▶ **DATASET RECORDS**:
....

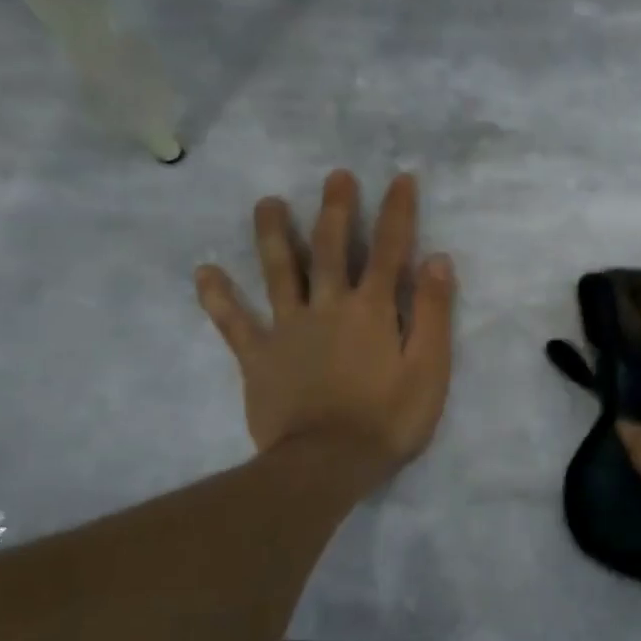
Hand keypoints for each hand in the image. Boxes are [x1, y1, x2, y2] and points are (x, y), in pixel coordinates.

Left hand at [195, 170, 455, 489]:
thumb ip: (432, 312)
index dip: (397, 212)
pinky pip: (234, 322)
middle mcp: (328, 306)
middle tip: (335, 175)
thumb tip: (436, 259)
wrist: (326, 464)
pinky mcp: (258, 356)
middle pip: (331, 248)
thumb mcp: (429, 368)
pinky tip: (204, 272)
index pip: (389, 249)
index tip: (400, 178)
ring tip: (267, 202)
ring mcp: (287, 328)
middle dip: (336, 209)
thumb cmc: (388, 419)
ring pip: (279, 271)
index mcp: (372, 309)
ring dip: (274, 234)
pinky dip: (218, 297)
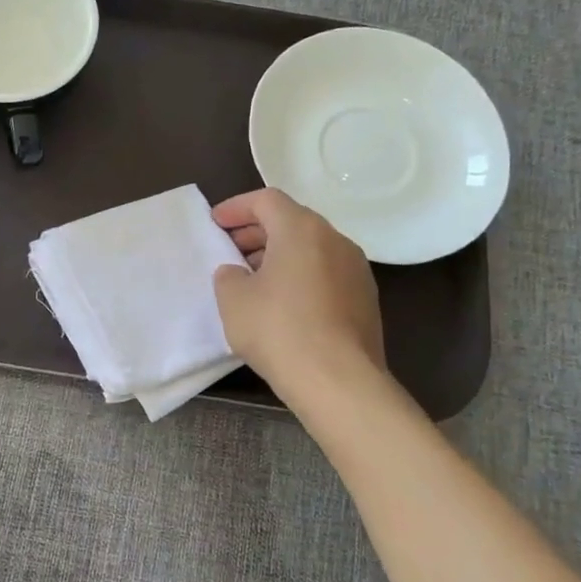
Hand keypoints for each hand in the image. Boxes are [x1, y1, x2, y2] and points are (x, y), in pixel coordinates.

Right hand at [211, 189, 385, 383]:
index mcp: (301, 229)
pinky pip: (326, 273)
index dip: (236, 208)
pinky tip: (283, 304)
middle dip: (257, 231)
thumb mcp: (233, 299)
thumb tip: (238, 272)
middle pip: (292, 221)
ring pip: (311, 248)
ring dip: (280, 255)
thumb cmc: (278, 329)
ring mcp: (356, 270)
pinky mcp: (365, 299)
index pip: (266, 200)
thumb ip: (228, 275)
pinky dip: (301, 276)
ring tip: (253, 278)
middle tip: (230, 249)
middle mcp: (335, 240)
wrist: (338, 380)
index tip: (215, 223)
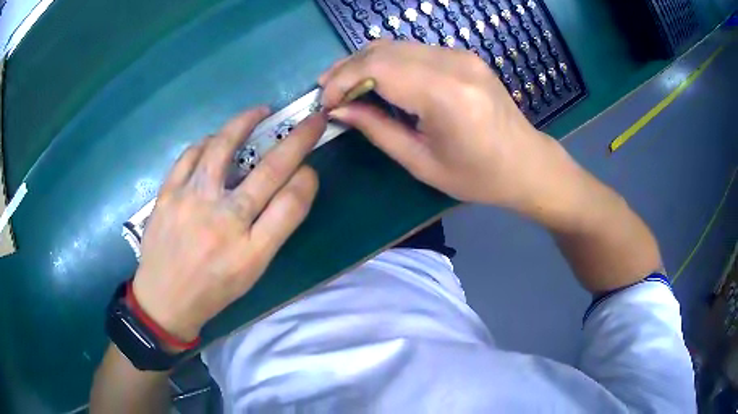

....

▶ **AIM OF THE EXERCISE**: Each record above is to be written out exactly; the pictures are not.

▶ **WRITTEN ANSWER**:
Hand keypoints for each hand in the image. Boxes are [x1, y1, x2, y2] and points are (x, y), in pixel coordinates.

Left hand at [195, 170, 455, 489]:
thumb ip: (432, 312)
index dip: (397, 212)
pinky pip: (234, 322)
middle mcp: (328, 306)
middle tip: (335, 175)
thumb tip: (436, 259)
wrist: (326, 464)
pinky mcp: (258, 356)
middle pip: (331, 248)
thumb mcp: (429, 368)
pinky tip: (204, 272)
index pip: (389, 249)
index tip: (400, 178)
ring tip: (267, 202)
ring mcp: (287, 328)
middle dip: (336, 209)
thumb cmc: (388, 419)
ring pip: (279, 271)
index mcp: (372, 309)
ring dip: (274, 234)
pinky dip: (218, 297)
Hand keypoints for each hand in the image. Boxes are [x1, y1, x2, y2] and points are (x, y), in pixel coordinates.

Right hand at [211, 189, 385, 383]:
index mcp: (301, 229)
pinky pip: (326, 273)
index dip: (236, 208)
pinky tip: (283, 304)
middle dip: (257, 231)
thumb mcp: (233, 299)
thumb tip: (238, 272)
middle pip: (292, 221)
ring pip: (311, 248)
ring dip: (280, 255)
thumb cmc: (278, 329)
ring mcp: (356, 270)
pinky mcp: (365, 299)
index pip: (266, 200)
thumb ip: (228, 275)
pinky dip: (301, 276)
ring tip: (253, 278)
middle tip: (230, 249)
middle mcp: (335, 240)
wrist: (338, 380)
index tip: (215, 223)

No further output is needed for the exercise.